# EXERCISE
Locate the word "изделий" in the entries below, then gather every line that holds it.

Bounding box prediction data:
⁂
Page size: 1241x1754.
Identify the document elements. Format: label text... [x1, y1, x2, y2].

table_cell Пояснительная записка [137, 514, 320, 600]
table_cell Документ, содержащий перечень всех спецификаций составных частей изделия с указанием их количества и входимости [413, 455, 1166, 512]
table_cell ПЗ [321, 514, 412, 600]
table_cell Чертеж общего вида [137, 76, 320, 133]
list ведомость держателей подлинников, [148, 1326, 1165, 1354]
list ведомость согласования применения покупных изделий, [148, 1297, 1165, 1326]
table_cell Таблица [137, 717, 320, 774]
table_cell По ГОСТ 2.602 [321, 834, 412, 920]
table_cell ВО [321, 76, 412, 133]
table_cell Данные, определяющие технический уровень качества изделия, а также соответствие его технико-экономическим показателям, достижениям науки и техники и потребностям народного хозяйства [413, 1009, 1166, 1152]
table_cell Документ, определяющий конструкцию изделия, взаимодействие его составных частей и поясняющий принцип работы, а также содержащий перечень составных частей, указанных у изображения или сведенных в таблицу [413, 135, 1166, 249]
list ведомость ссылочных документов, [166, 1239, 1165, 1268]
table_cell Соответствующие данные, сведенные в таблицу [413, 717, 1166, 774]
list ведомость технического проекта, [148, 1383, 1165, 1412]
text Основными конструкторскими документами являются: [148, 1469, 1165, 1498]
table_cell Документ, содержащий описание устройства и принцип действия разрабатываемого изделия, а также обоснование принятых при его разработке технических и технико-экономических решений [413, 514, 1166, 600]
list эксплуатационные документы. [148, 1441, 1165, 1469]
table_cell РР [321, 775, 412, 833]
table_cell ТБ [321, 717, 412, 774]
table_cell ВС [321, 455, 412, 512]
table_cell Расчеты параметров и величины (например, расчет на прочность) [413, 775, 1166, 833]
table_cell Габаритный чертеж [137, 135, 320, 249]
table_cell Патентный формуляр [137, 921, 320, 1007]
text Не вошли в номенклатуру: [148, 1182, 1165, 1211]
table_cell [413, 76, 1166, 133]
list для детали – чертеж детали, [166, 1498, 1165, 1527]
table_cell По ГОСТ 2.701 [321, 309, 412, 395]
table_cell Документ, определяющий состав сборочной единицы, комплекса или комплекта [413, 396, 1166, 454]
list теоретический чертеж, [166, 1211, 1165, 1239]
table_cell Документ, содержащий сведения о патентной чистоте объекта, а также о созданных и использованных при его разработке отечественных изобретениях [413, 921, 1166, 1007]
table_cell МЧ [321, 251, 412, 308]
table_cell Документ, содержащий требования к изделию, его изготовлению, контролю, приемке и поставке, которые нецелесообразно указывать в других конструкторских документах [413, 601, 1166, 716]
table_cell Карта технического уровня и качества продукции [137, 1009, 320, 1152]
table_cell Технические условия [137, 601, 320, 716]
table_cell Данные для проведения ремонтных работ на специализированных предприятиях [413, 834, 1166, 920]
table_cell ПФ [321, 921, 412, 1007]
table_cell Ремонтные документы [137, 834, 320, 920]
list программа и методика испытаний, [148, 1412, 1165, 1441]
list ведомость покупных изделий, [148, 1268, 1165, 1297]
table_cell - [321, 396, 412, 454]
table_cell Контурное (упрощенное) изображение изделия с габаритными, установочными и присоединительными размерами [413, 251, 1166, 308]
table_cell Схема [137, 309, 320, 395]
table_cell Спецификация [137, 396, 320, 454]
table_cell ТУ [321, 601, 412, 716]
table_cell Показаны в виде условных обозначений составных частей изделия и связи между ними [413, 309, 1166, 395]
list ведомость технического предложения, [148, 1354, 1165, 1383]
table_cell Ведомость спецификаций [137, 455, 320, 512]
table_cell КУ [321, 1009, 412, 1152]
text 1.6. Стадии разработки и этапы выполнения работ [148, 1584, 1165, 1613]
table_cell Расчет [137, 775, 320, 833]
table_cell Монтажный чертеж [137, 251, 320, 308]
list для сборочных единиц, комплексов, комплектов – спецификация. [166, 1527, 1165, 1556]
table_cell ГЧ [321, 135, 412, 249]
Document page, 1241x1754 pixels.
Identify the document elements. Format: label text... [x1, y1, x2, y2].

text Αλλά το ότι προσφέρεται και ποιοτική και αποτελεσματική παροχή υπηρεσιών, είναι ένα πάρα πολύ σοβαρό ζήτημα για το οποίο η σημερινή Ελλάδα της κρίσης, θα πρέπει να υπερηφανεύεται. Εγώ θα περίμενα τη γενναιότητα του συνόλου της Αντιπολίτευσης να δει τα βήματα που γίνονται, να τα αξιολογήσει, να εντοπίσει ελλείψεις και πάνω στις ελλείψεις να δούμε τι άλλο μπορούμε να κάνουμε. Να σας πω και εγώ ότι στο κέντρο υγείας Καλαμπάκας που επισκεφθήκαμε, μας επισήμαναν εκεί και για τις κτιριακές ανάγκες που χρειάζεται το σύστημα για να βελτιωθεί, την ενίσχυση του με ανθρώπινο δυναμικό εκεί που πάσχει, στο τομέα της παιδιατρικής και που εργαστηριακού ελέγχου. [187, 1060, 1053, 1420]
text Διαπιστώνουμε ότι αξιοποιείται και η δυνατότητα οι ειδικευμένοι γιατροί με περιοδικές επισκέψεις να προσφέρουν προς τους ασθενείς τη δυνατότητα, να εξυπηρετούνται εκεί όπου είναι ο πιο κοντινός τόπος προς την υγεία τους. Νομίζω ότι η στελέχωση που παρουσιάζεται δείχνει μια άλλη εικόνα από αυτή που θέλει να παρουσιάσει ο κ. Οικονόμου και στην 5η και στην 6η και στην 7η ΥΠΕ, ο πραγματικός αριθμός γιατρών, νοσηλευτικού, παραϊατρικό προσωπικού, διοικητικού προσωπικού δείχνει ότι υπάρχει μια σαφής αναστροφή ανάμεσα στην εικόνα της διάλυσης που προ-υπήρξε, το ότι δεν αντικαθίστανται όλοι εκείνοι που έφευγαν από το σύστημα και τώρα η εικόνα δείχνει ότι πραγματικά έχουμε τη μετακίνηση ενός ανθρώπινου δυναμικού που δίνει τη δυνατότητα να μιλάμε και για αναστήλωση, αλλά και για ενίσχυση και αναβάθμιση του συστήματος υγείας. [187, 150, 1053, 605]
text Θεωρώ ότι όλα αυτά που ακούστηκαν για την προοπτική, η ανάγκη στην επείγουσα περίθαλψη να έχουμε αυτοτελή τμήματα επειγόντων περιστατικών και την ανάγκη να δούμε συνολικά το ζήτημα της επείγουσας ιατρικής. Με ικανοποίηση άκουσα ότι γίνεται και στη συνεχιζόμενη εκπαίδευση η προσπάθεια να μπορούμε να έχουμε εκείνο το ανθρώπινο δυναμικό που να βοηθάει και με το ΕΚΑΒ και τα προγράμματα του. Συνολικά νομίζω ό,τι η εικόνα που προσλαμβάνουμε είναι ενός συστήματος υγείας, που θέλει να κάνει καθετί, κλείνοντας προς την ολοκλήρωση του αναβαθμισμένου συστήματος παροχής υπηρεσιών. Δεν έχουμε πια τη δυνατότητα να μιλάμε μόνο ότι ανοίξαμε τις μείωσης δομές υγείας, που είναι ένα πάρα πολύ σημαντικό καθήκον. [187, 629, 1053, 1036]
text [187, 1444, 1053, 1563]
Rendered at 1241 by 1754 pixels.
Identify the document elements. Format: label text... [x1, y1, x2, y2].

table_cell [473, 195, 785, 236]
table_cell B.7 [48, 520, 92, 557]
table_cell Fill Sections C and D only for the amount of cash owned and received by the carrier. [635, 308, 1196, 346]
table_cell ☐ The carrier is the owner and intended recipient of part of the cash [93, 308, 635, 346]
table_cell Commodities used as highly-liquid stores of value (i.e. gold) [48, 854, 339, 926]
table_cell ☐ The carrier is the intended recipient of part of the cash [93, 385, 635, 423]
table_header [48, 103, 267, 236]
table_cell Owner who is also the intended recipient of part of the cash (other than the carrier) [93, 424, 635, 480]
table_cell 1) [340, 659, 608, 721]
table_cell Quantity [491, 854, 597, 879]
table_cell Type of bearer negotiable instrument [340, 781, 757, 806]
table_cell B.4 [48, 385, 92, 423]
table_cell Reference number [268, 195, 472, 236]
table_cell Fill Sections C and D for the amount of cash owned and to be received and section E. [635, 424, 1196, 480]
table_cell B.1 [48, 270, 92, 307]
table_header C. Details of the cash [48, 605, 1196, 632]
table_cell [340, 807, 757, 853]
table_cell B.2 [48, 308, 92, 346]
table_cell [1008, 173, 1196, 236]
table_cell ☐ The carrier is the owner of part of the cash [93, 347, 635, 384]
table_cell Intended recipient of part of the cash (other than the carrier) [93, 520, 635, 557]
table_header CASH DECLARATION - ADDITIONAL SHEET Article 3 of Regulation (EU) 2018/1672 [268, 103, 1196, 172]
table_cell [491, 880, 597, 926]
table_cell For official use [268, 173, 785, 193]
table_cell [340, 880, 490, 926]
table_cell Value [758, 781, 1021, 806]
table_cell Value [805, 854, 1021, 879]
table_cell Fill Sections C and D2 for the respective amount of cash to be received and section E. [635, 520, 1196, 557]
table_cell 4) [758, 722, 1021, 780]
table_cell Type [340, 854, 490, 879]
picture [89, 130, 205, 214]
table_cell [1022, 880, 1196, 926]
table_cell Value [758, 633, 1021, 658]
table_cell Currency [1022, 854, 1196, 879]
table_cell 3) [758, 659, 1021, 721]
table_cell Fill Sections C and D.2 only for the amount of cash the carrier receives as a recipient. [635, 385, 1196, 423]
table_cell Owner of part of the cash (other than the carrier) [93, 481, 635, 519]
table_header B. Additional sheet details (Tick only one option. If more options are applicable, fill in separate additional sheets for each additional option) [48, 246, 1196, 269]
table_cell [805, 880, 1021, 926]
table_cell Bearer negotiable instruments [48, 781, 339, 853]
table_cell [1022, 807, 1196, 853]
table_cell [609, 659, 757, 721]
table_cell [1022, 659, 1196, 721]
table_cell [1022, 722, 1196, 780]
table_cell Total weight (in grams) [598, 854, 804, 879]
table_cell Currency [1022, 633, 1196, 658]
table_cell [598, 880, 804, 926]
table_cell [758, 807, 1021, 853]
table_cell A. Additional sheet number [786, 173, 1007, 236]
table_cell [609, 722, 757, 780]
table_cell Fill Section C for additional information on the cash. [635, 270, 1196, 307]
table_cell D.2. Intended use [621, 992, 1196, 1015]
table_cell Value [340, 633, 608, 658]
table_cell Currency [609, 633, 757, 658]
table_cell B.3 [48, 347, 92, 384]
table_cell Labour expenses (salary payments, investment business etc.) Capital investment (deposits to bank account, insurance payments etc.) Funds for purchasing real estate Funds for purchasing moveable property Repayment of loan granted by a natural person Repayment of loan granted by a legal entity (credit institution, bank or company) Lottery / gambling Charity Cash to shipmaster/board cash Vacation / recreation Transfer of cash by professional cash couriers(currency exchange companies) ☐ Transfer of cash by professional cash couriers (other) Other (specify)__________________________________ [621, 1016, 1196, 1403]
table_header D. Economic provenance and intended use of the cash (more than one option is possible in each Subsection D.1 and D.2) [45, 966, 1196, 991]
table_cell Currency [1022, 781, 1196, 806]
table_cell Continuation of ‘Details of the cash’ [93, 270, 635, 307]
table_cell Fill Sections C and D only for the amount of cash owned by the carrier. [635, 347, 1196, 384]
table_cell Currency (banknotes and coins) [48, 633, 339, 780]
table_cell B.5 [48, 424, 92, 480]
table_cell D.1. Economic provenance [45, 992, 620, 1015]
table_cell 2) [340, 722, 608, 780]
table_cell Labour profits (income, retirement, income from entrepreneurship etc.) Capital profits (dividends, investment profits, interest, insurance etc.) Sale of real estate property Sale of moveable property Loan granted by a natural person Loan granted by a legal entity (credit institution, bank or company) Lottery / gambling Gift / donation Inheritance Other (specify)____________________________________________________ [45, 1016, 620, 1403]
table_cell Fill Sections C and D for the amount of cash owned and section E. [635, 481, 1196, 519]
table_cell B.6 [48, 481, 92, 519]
⁂
# ANSWER
list ведомость согласования применения покупных изделий, [148, 1297, 1165, 1326]
list ведомость покупных изделий, [148, 1268, 1165, 1297]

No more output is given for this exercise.